== Task objective ==
Set down again each entry exactly as it reads, pictures excluded.

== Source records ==
◇ ◇ ◇ ◇ ◇
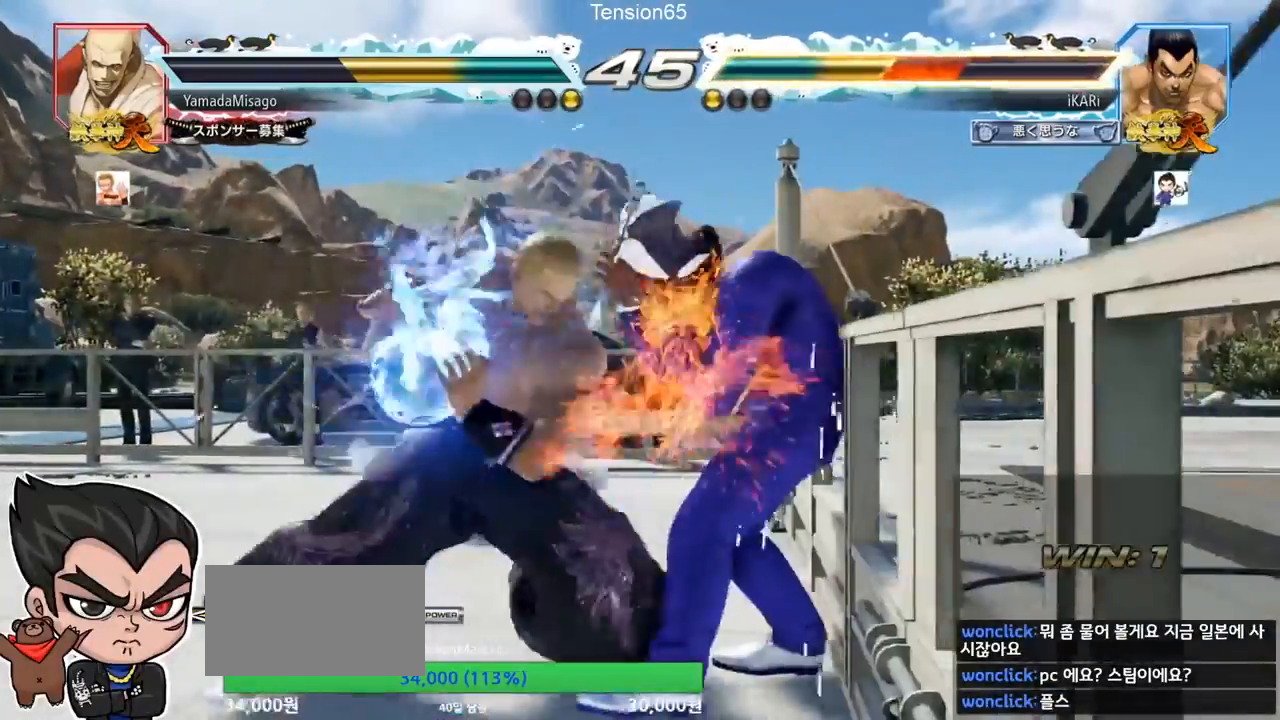
{"buttons": [], "left_stick": "center", "events": [[433, "left_stick", "center"]]}
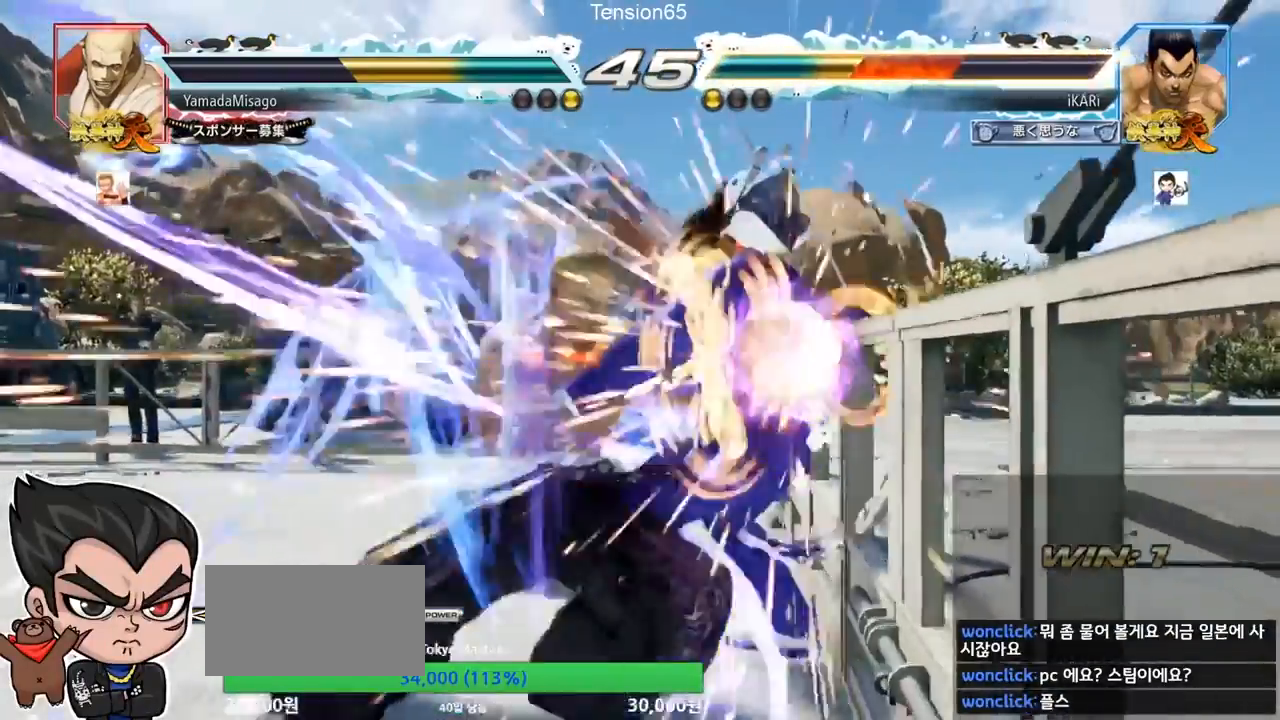
{"buttons": [], "left_stick": "center"}
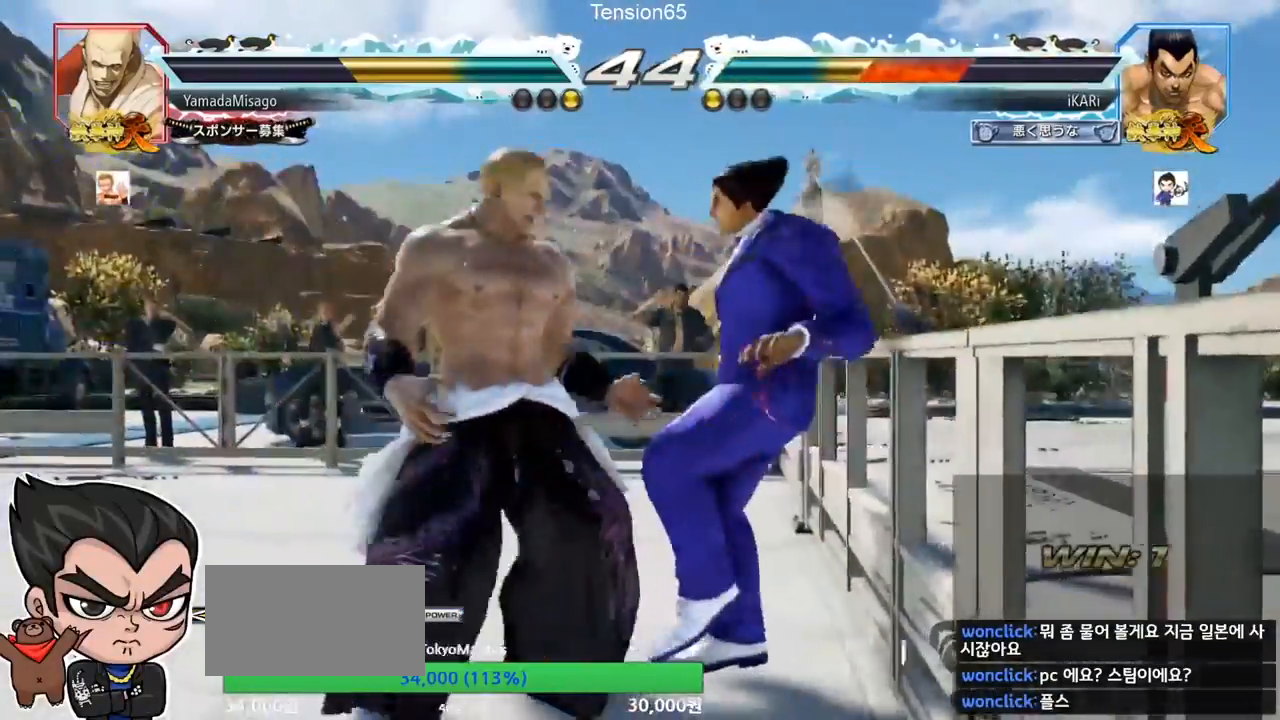
{"buttons": [], "left_stick": "center", "events": []}
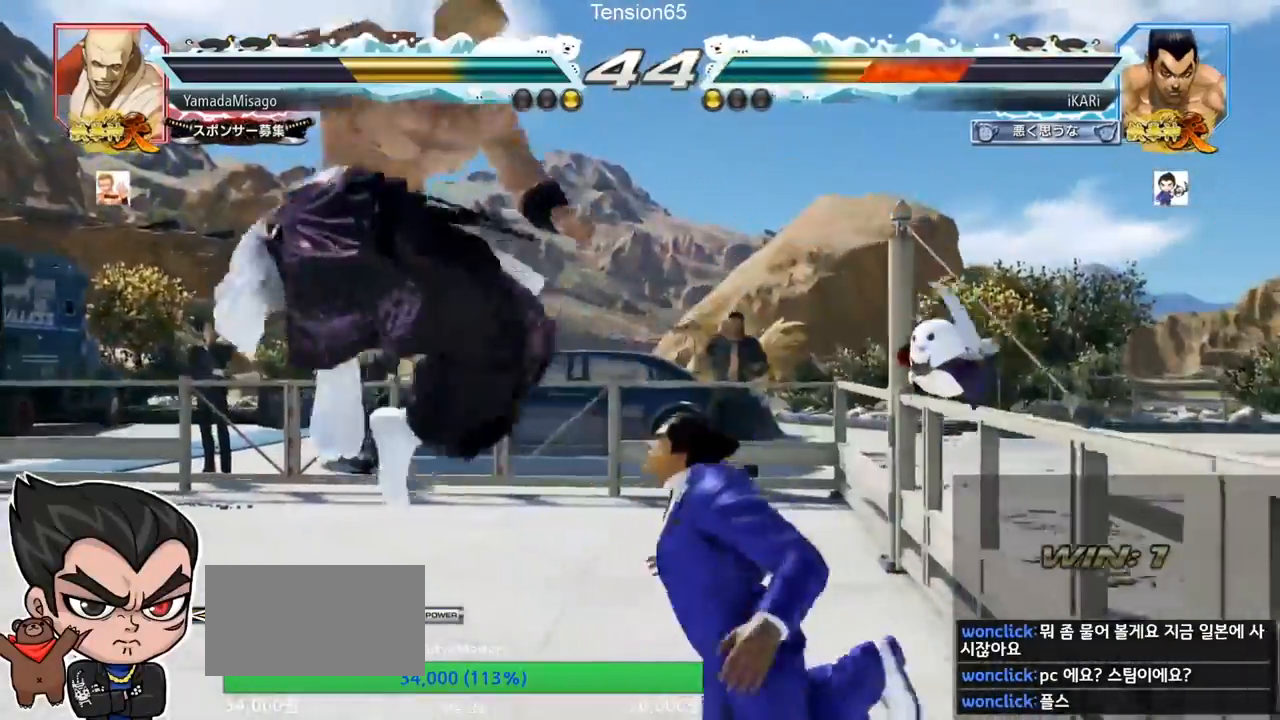
{"buttons": [], "left_stick": "center", "events": []}
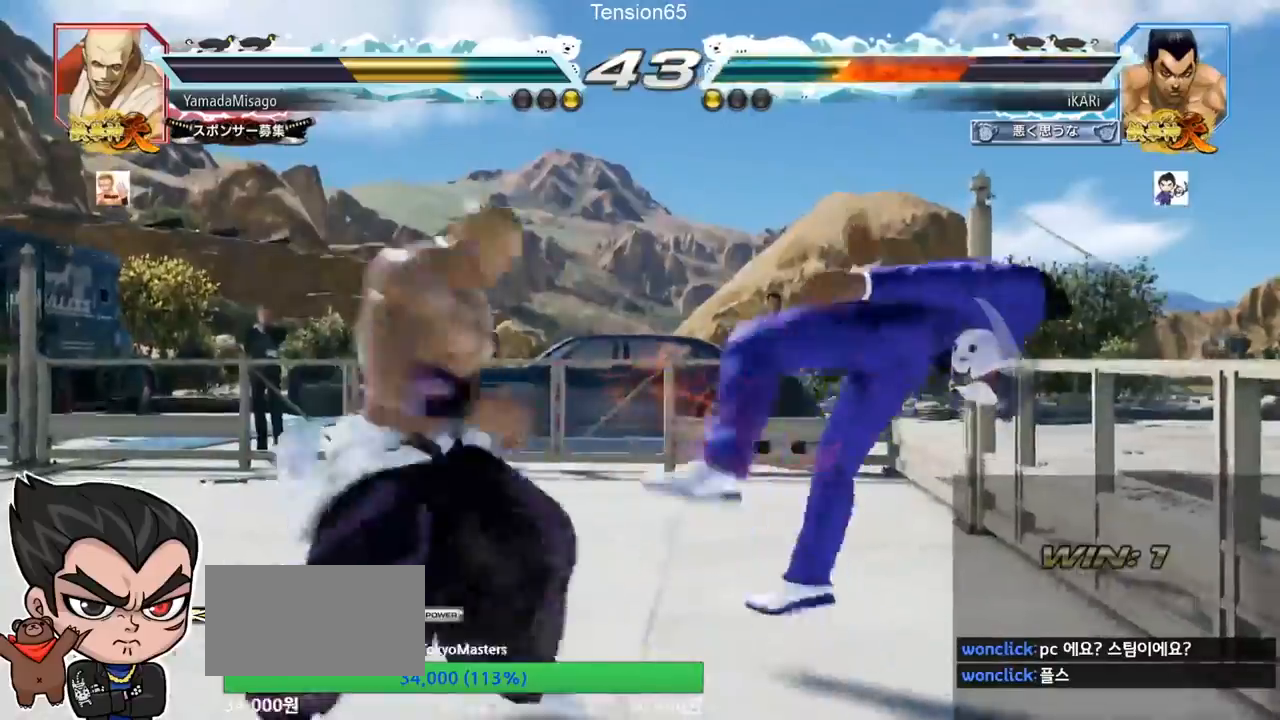
{"buttons": [], "left_stick": "center", "events": []}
◇ ◇ ◇ ◇ ◇
== Solved problem ==
{"buttons": [], "left_stick": "center", "events": [[433, "left_stick", "center"]]}
{"buttons": [], "left_stick": "center"}
{"buttons": [], "left_stick": "center", "events": []}
{"buttons": [], "left_stick": "center", "events": []}
{"buttons": [], "left_stick": "center", "events": []}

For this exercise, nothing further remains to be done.